#### WHAT THE TASK ASKS
Copy the lines below, switching every "True or false?" to "Correct or incorrect?" and changing nothing else. Leave the pictures out.
[SUPPLIED DATA Boundary: Start]
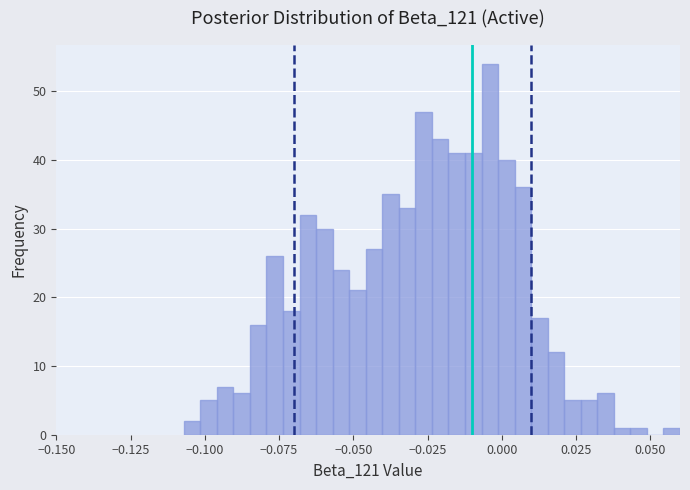

Read against the x-axis, roughly where is the centre of the tallest bar?

-0.005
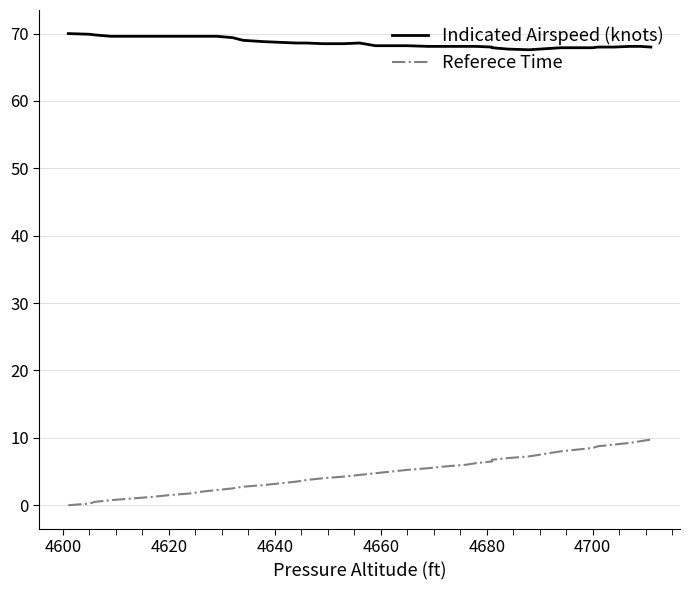

How many values in the Referece Time series are below 5?

20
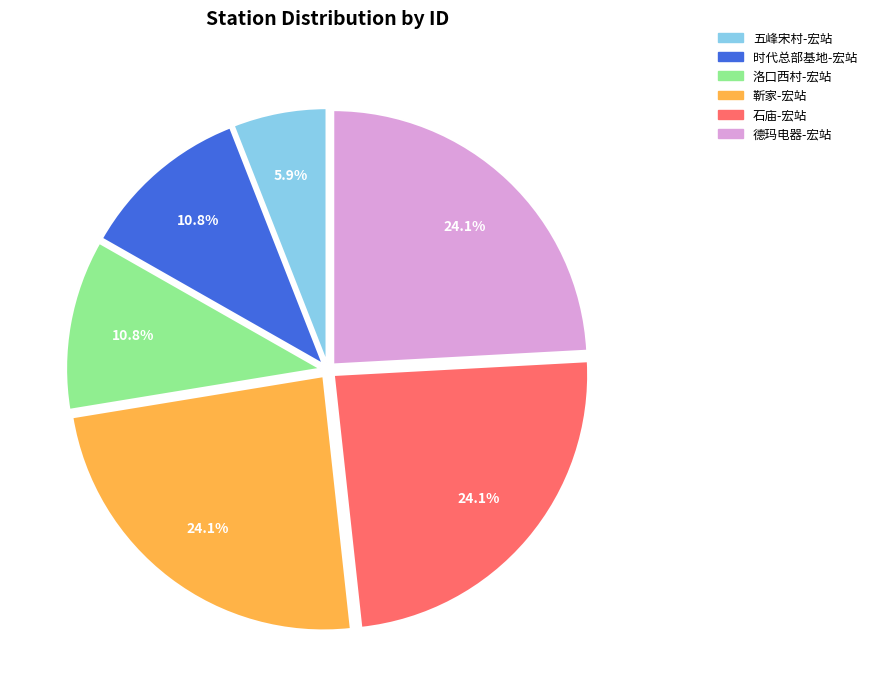

The 靳家-宏站 slice represents 24% of the pie. True or false?

True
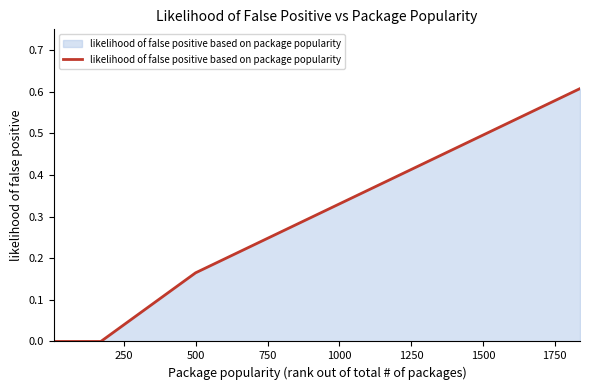

Is this an area chart (filled region under the line)?

Yes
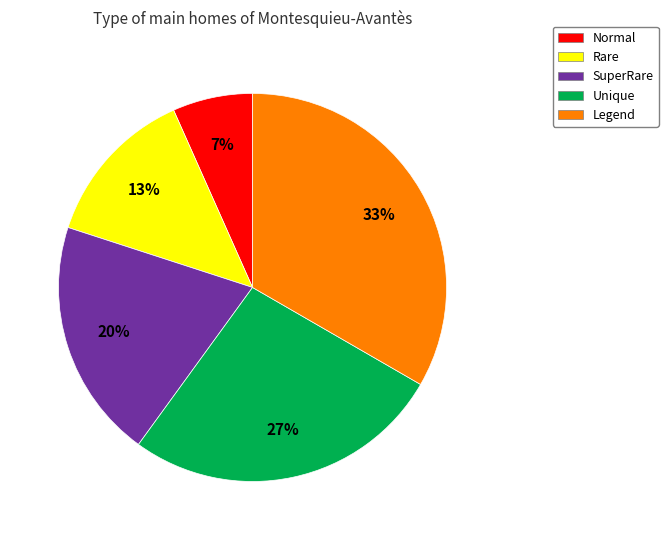

How many segments does this pie chart have?

5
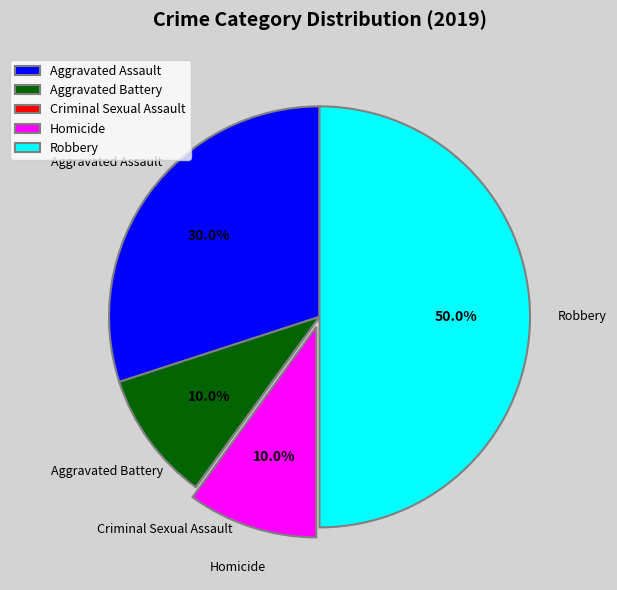

To the nearest percent, what percentage of the pie is Aggravated Battery?

10%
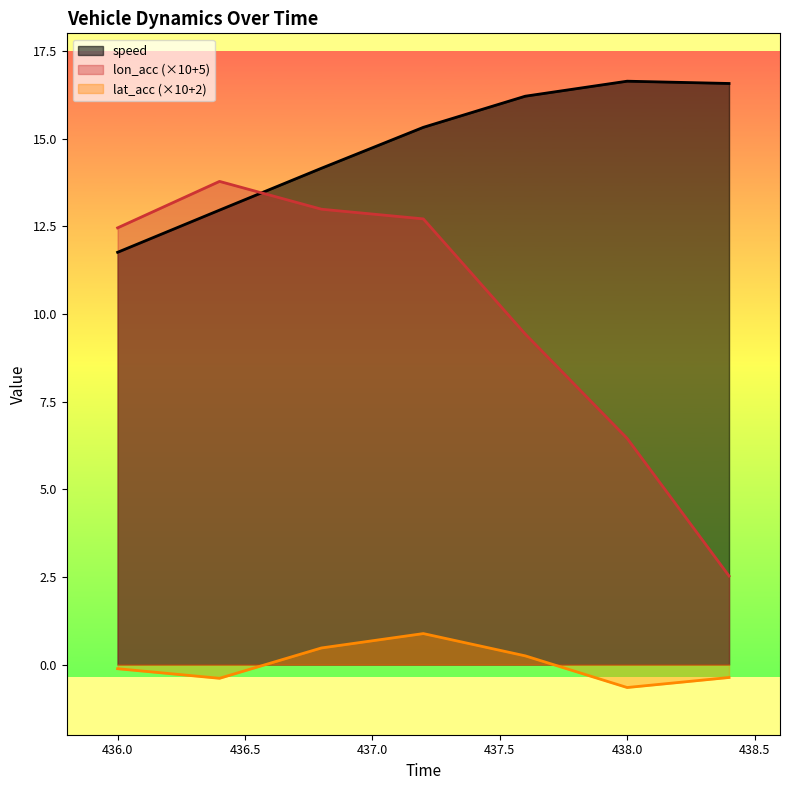

The value of lon_acc at 437.6 is 14.8. True or false?

False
[SUPPLIED DATA Boundary: End]
#### SOLUTION FOR THIS TASK
Read against the x-axis, roughly where is the centre of the tallest bar?

-0.005

How many values in the Referece Time series are below 5?

20

The 靳家-宏站 slice represents 24% of the pie. Correct or incorrect?

True

Is this an area chart (filled region under the line)?

Yes

How many segments does this pie chart have?

5

To the nearest percent, what percentage of the pie is Aggravated Battery?

10%

The value of lon_acc at 437.6 is 14.8. Correct or incorrect?

False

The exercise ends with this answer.